■ Information provided ■
= = =
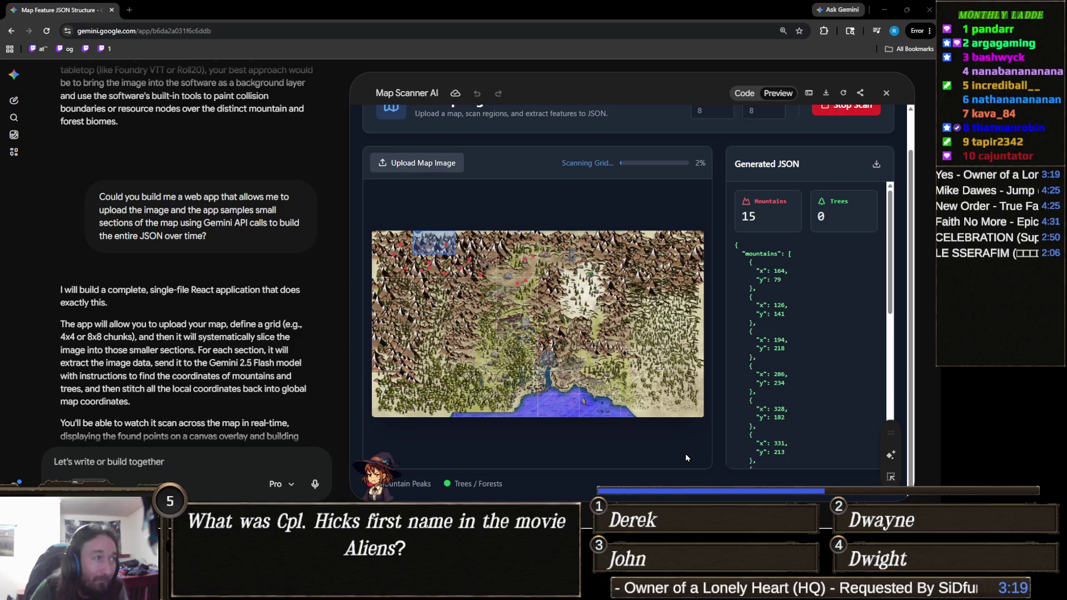
scroll(686, 458, "up", 1)
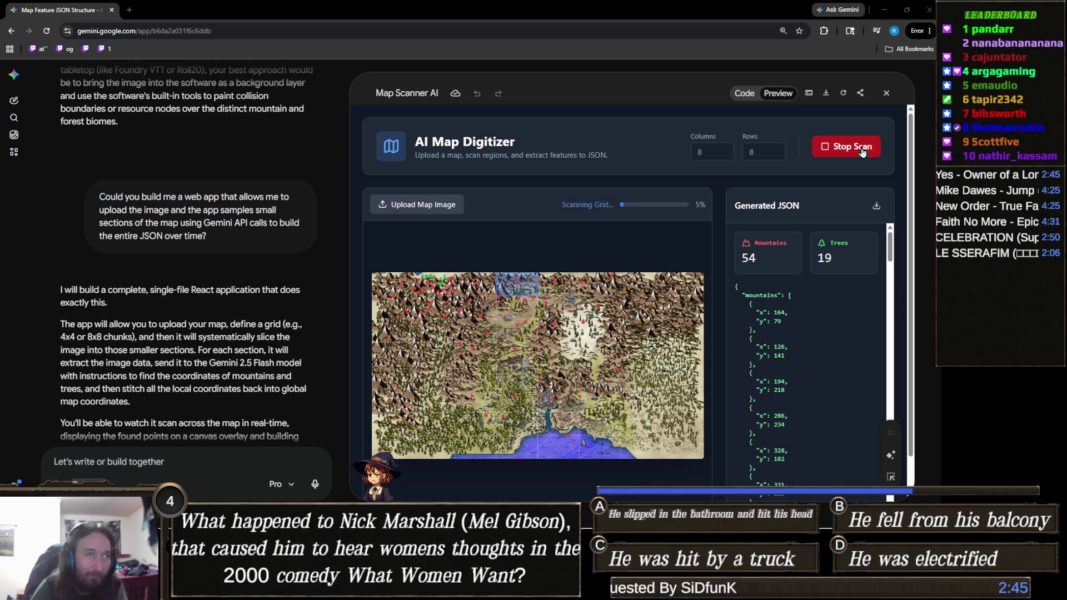
- Stop the scan and review the Generated JSON entries
left_click(861, 152)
= = =
■ What the task requires ■
The full listing above, duplicated exactly and without its pictures, is the answer.

■ Result ■
scroll(686, 458, "up", 1)
- Stop the scan and review the Generated JSON entries
left_click(861, 152)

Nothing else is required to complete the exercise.